## Selected extract
"""

Peer review process
Revised: This Reviewed Preprint has been revised by the authors in response to the previous round of peer review; the eLife assessment and the public reviews have been updated where necessary by the editors and peer reviewers.
Read more about eLife’s peer review process.Editors
- Reviewing EditorJungsan SohnJohns Hopkins University School of Medicine, Baltimore, United States of America
- Senior EditorSatyajit RathIndian Institute of Science Education and Research (IISER), Pune, India
Reviewer #1 (Public Review):
In this article, different machine learning models (pan-specific, peptide-specific, pre-trained, and ensemble models) are tested to predict TCR-specificity from a paired-chain peptide-TCR dataset. The data consists of 6,358 positive observations across 26 peptides (as compared to six peptides in NetTCR version 2.1) after several pre-processing steps (filtering and redundancy reduction). For each positive sample, five negative samples were generated by swapping TCRs of a given peptide with TCRs binding to other peptides. The weighted loss function is used to deal with the imbalanced dataset in pan-specific models.
The results demonstrate that the redundant data introduced during training did not lead to performance gain; rather, a decrease in performance was observed for the pan-specific model. The removal of outliers leads to better performance.
To further improve the peptide-specific model performance, an architecture is created to combine pan-specific and peptide-specific models, where the pan-specific model is trained on pan-specfic data while keeping the peptide-specfic part of the model frozen, and the peptide-specific model is trained on a peptide-specific dataset while keeping the pan-specific part of the model frozen. This model surpassed the performance of individual pan-specific and peptide-specific models. Finally, sequence similarity-based predictions of TCRbase are integrated into the pre-trained CNN model, which further improved the model performance (mostly due to the better discrimination of binders and non-binders).
The prediction for unseen peptides is still low in a pan-specific model; however, an improvement in prediction is observed for peptides with high similarity to the ones in the training dataset. Furthermore, it is shown that 15 observations shows satisfactory performance as compared to the ~150 recommended in the literature.
Models are evaluated on the external dataset (IMMREP benchmark). Peptide-specific models performed competitively with the best models in the benchmark. The pre-trained model performed worst, which the authors suggested could be because of positive and negative sample swapping across training and testing sets. To resolve this issue, they applied the redundancy removal technique to the IMMER dataset. The results agreed with earlier conclusion that the pre-trained models surpassed peptide-specific models and the integration of similarity-based methods leads to performance boost. It highlights the need for the creation of a new benchmark without data redundancy or leakage problems.
The manuscript is well written, clear and easy to understand. The data is effectively presented. The results validate the drawn conclusions.
Reviewer #2 (Public Review):
Summary:
The authors describe a novel ML approach to predict binding between MHC-bound peptides and T-Cell receptors. Such approaches are particularly useful for predicting the binding of peptide sequences with low similarity when compared to existing data sets. The authors focus on improving dataset quality and optimizing model architecture to achieve a pan-specific predictive model in hopes of achieving a high precision model for novel peptide sequences.
Strengths:
Since assuring the quality of training datasets is the first major step in any ML training project, the extensive human curation and computational analysis and enhancements made in this manuscript represent a major contribution to the field. Moreover, the systematic approach to testing redundancy reduction and data augmentation is exemplary, and will significantly help future research in the field.

"""

## Extracted data
"""

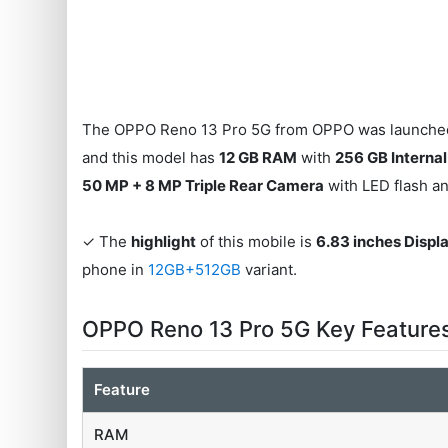
The OPPO Reno 13 Pro 5G from OPPO was launched 
and this model has
12 GB RAM
with
256 GB Interna
50 MP + 8 MP Triple Rear Camera
with LED flash a
✓ The
highlight
of this mobile is
6.83 inches Displ
phone in
12GB+512GB
variant.
OPPO Reno 13 Pro 5G Key Feature
Feature
RAM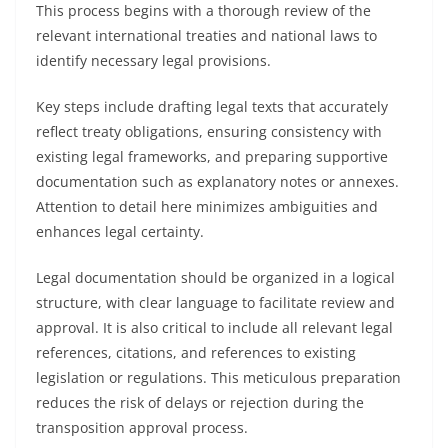
This process begins with a thorough review of the
relevant international treaties and national laws to
identify necessary legal provisions.
Key steps include drafting legal texts that accurately
reflect treaty obligations, ensuring consistency with
existing legal frameworks, and preparing supportive
documentation such as explanatory notes or annexes.
Attention to detail here minimizes ambiguities and
enhances legal certainty.
Legal documentation should be organized in a logical
structure, with clear language to facilitate review and
approval. It is also critical to include all relevant legal
references, citations, and references to existing
legislation or regulations. This meticulous preparation
reduces the risk of delays or rejection during the
transposition approval process.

"""

## Exercises
1. Do the following statements agree with the peer review text? For each, answer yes or no and quote the words of the text that decide it. (a) The dataset's positive observations span 26 peptides. (b) Ten negative samples were generated for each positive sample. (c) On the IMMREP benchmark, the pre-trained model performed best.
2. Can you reproduce the stretch of the peer review text from "The results demonstrate" through "to better performance."?

## Answers for each item
1.
(a) Yes: "The data consists of 6,358 positive observations across 26 peptides"
(b) No: "For each positive sample, five negative samples were generated"
(c) No: "The pre-trained model performed worst"

2.
The results demonstrate that the redundant data introduced during training did not lead to performance gain; rather, a decrease in performance was observed for the pan-specific model. The removal of outliers leads to better performance.